We American Christians live in possibly the freest country in the world. To savor that freedom we often overlook what we can do is wake up. We can follow the Advent instructions to wake up. We can wake up and see how long women and slaves couldn’t vote. We can look at this season in Burma or Iraq or China or even Britain. We get to vote. How can we be grateful for that chance? By waking up to it and not just on the Fourth of July, but also in the great season of the Incarnation.
Everybody loves the movie, “It’s a Wonderful Life.” It is a non-cynical exploration of the power of ordinary people to use their power to help each other. It is happiness in neighborliness. It is an incarnation of democracy in a film, the kind that very few throw away, even when the garage sale gets most of the other stuff they’ve watched for years.
Mary and Joseph may have found room in a manger but fewer and fewer people do. Contrary to the movie, the banks haven’t met their angel yet. What is a bank? It is a place where every time you toss them your money, they touch it and charge you for touching it. Or at least that is what they tried in the wonderful life movie. They did try and they did fail.
The biggest trouble I ever got in was preaching about taxation at Christmas. It was misunderstood as political, even though Mary and Joseph were on a voyage to be taxed.
I don’t think the Christmas story is “political.” Instead, the Incarnation imagines a different story about power and about the economy and about the small and about love. That is political plus, not just political. It surely doesn’t “hate” banks, but it does want to make sure small people don’t get hurt by them. It surely doesn’t “hate” taxation but surely wants us to know that nothing, including taxation, is outside of the power of the almighty.
Jesus came down to earth to unite flesh and spirit, time and eternity, body and soul, earth and heaven. Nothing can be outside the power of God, according to the God who came up with the Incarnation as a great divine intervention into human lives. That means a positive relationship with virtuous politics and democracy. We don’t leave them alone so much as engage them with spirit, as spirit and for spirit.
Surely the constitution was right when it talked about separating church and state.

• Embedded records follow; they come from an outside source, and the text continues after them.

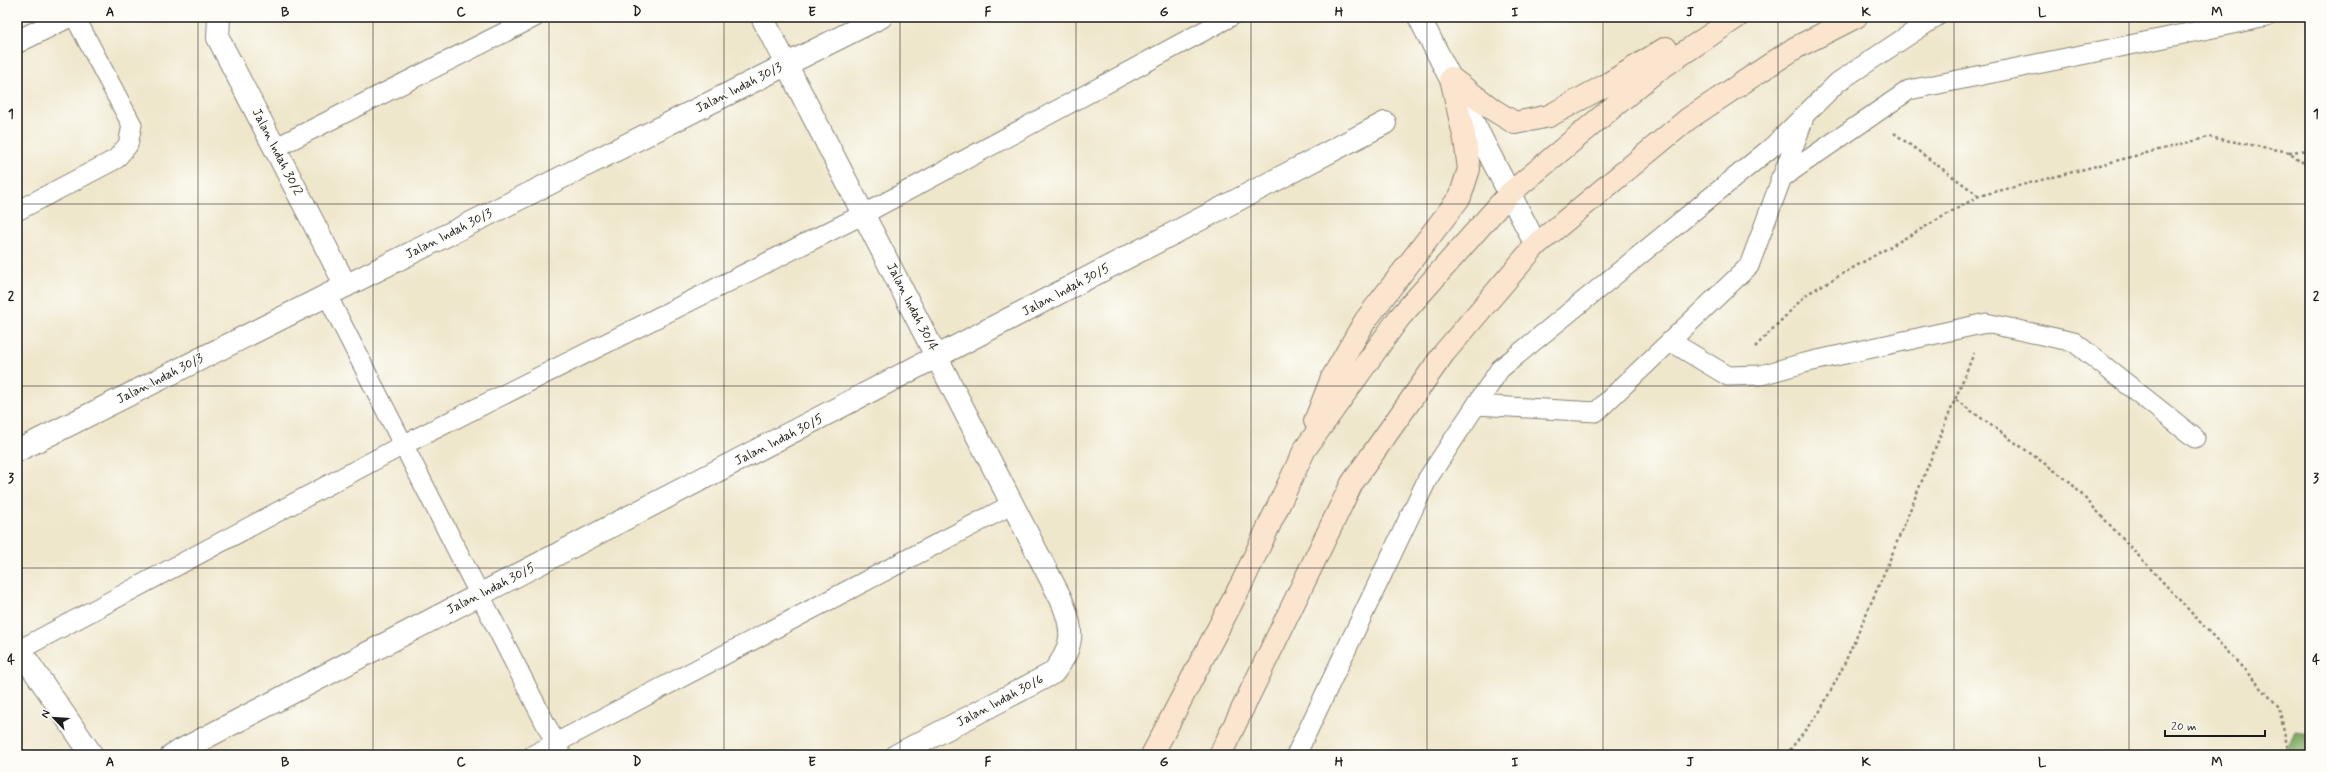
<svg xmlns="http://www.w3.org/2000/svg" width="2327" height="772" font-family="Mynerve,sans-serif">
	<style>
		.forest { fill: #7ea961; stroke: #4d623e }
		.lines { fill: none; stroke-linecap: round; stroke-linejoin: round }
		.lane-casing { stroke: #868274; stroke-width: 21 }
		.street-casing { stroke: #868274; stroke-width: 24 }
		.secondary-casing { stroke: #868274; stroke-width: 24 }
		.path { stroke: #868274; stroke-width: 2.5; stroke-dasharray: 3 3; stroke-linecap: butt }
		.lane { stroke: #fff; stroke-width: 19 }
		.street { stroke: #fff; stroke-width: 22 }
		.secondary { stroke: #fbe5cf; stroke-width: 22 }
		.grid { fill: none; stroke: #1c1c1c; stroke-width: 1; stroke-opacity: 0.55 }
		.labels { text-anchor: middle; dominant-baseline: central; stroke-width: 3; stroke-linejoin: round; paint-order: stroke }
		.street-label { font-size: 13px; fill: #1c1c1c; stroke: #fdfcf7 }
		.neatline { fill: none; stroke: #1c1c1c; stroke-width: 1.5 }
		.grid-label { font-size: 13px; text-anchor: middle; font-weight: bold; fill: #1c1c1c }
	</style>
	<rect width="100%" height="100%" fill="#fdfcf7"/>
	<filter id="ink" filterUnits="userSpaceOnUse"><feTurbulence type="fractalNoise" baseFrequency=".025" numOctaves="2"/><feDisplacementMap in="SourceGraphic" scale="8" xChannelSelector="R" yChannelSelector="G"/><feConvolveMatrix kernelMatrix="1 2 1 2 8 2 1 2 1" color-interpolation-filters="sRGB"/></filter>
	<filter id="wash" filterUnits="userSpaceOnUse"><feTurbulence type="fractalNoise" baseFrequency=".012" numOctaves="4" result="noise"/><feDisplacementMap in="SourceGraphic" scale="16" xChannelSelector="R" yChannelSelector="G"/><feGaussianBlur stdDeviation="0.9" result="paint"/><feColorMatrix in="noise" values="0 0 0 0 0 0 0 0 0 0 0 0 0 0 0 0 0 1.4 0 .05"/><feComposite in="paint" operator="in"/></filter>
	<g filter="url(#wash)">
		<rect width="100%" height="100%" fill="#efe7cc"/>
		<path class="forest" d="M2295 731 2310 733V755H2284Z"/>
	</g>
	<g filter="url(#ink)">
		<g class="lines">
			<g class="lane-casing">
				<path id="lane" d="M275 148 535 17
					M1780 179 1909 90 2267 17
					M17 211 116 159 128 145 132 125 75 17
					M327 295 561 754
					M1670 341 1728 376 1761 375 1804 363 1986 323 2074 342 2195 438
					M1476 405 1596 412 1749 266 1803 121
					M19 650 403 445 864 214 1230 17
					M533 755 1013 504
					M1296 755 1428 478 1500 369 1772 147 1838 82 1936 17"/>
			</g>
			<g class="street-casing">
				<path id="street" d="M219 17 218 38 346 286
					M762 17 1061 599C1074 629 1075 646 1053 673L897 755
					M1419 17 1536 245
					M17 42 67 17
					M17 451 881 17
					M17 646 92 755
					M172 755 1385 123"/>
			</g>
			<g class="secondary-casing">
				<path id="secondary" d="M1451 78 1495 111 1515 123 1549 116 1606 85 1666 48
					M1315 421 1332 378 1365 321 1460 197 1469 169 1465 140 1451 78
					M1152 755 1243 581 1305 449 1399 318 1509 194 1655 72 1737 17
					M1220 755 1352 483 1444 353 1536 245 1688 119 1795 48 1856 17"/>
			</g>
			<path class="path" d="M1894 133 1979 196
				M2289 152 2310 150
				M1755 347 1807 294 1979 196 2209 137 2289 152 2310 168
				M1956 400 2069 481 2279 707 2289 755
				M1786 755 1820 711 1842 669 1886 569 1974 353"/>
			<use href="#lane" class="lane"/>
			<use href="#street" class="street"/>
			<use href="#secondary" class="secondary"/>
		</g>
	</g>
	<path class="grid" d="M198 17V755M373 17V755M549 17V755M724 17V755M900 17V755M1076 17V755M1251 17V755M1427 17V755M1603 17V755M1778 17V755M1954 17V755M2129 17V755M17 204H2310M17 386H2310M17 568H2310"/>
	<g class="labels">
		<g class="street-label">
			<text transform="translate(739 88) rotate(-27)">Jalan Indah 30/3</text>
			<text transform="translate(277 152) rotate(63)">Jalan Indah 30/2</text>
			<text transform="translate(449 234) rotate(-27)">Jalan Indah 30/3</text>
			<text transform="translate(1066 290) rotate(-28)">Jalan Indah 30/5</text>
			<text transform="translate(912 307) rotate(63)">Jalan Indah 30/4</text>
			<text transform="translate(160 379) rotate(-27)">Jalan Indah 30/3</text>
			<text transform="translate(779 440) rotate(-27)">Jalan Indah 30/5</text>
			<text transform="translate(491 589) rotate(-27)">Jalan Indah 30/5</text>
			<text transform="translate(1000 701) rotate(-28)">Jalan Indah 30/6</text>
		</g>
	</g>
	<rect width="2327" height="772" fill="none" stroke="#fdfcf7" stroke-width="44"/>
	<g transform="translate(54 718) rotate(295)" stroke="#fdfcf7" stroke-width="3" paint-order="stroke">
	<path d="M0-3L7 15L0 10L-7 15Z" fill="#1c1c1c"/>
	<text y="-6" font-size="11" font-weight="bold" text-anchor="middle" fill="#1c1c1c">N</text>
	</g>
	<path d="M2165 730v6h100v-6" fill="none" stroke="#1c1c1c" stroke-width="2"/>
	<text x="2171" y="730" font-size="12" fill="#1c1c1c" stroke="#fdfcf7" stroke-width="3" paint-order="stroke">20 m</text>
	<rect x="22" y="22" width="2283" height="728" class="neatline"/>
	<g class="grid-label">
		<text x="110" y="16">A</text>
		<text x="285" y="16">B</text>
		<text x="461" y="16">C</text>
		<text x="637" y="16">D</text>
		<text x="812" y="16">E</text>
		<text x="988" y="16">F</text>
		<text x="1164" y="16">G</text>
		<text x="1339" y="16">H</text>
		<text x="1515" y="16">I</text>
		<text x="1690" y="16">J</text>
		<text x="1866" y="16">K</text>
		<text x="2042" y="16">L</text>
		<text x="2217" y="16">M</text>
		<text x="11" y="118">1</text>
		<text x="2316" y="118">1</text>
		<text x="11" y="300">2</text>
		<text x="2316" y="300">2</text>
		<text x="11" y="482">3</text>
		<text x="2316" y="482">3</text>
		<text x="11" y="664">4</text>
		<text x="2316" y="664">4</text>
		<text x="110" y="766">A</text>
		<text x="285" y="766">B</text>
		<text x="461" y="766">C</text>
		<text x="637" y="766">D</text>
		<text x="812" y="766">E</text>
		<text x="988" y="766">F</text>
		<text x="1164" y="766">G</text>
		<text x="1339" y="766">H</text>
		<text x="1515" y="766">I</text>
		<text x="1690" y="766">J</text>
		<text x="1866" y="766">K</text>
		<text x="2042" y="766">L</text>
		<text x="2217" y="766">M</text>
	</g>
</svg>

That separation is good because otherwise domination could occur. The separation does not mean that Christians have no relationship to the state, just that it is regulated. When we awake in gratitude for the franchise, we unite with the spirit of politics and the politics of the spirit. We go to be taxed with joy. We bank with justice in mind.
I love the neighbors in the movie. They loved each other. They didn’t just borrow a cup of sugar every now and then from each other. They realized that their finances were as connected as their sweets. When we wake up, we won’t walk around wondering who our neighbor is. We will know who our neighbor is. We will follow the incarnate Jesus who refused to have any enemies. We will stop using the word “they” so much. And we will set our alarm clock for early every day to savor the democracy we love.